Brompton pernah booming 2 tahun lalu, tapi kini uforia itu sudah berakhir ditandai jatuhnya harga hingga di titik terendah (kini sekitar Rp 35an juta).
Kala itu momentumnya pas. Pertama, akhir 2019 dengan adanya kasus Dirut Garuda yang “menyelundupkan” sepeda lipat yang sudah identik dengan gaya hidup kalangan atas tsb.
Dengan terkuaknya kasus tsb, tak sedikit masyarakat yang baru tahu kalau harga Brompton selangit, hingga puluhan juta.
Nah, itulah tipikal konsumen Indonesia yang suka gaya-gayaan. Begitu tersebar luas harga Brompton selangit, maka orang memburunya untuk gaya-gayaan, beli agar bisa ditujuk2an di IG or TikTok.
Boom pun terjadi dan harga Brampton tambah meroket lagi.
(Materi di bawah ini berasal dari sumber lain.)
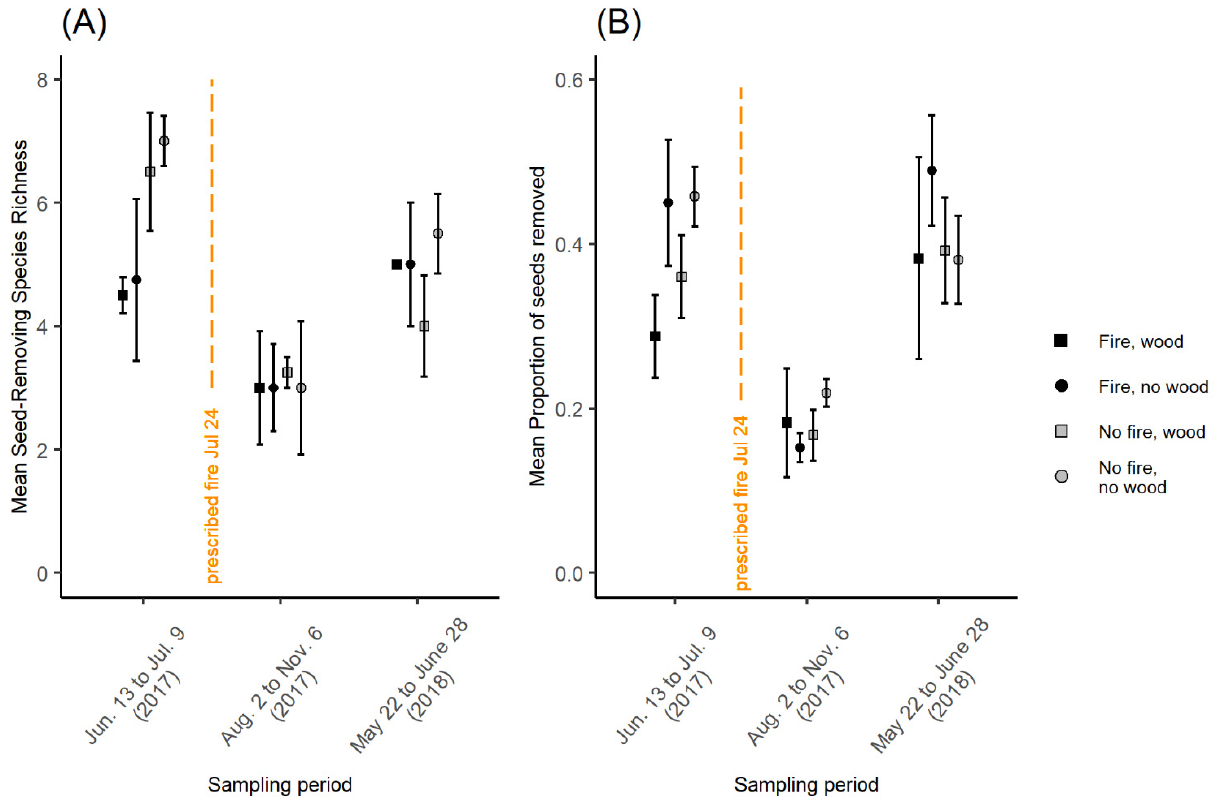
Figure 5. Sampling period effects in seed trials. Error bars are ±1 SE. ( A ) Effect on species richness. ( B ) Effect on number of seeds removed.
Faktor kedua adalah datangnya pandemi awal 2020. Begitu Covid-19 merebak, maka tren gowes pun melonjak. Produsen sepeda panen, harga meroket, harga Brompton pun kian selangit.
Namun pesta pora uforia sepeda itu kini telah lewat.
Jatuhnya harga Brompton adalah refleksi industri sepeda yang kini memasuki fase “koreksi” menuju next normal. Yaitu fase kesetimbangan baru seiring berakhirnya uforia.
Pertanyaannya, apakah pasar sepeda akan turun seiring berakhirnya pandemi?
Saya kira tidak.
Inilah yg disebut DEMAND SHOCK. Lonjakan permintaan yang dipicu oleh dua momentum (viral dan pandemi) di atas.
Setiap demand shock selalu diikuti dgn KOREKSI.
Setelah koreksi ini apakah kemudian bisnis sepeda akan terus terjun bebas? Saya kira tidak.
Setelah titik kesetimbangan tercapai, bisnis sepeda akan tetap tumbuh konsisten tapi memang pertumbuhannya tak sefenomenal saat terjadi demand shock.
Setelah pandemi usai, nggowes akan tetap menjadi olahraga favorit karna leisure-nya dapet, sehatnya juga dapet.
It’ll be PERMANENT…
Gowes is not only a sport. It’s a COOL lifestyle.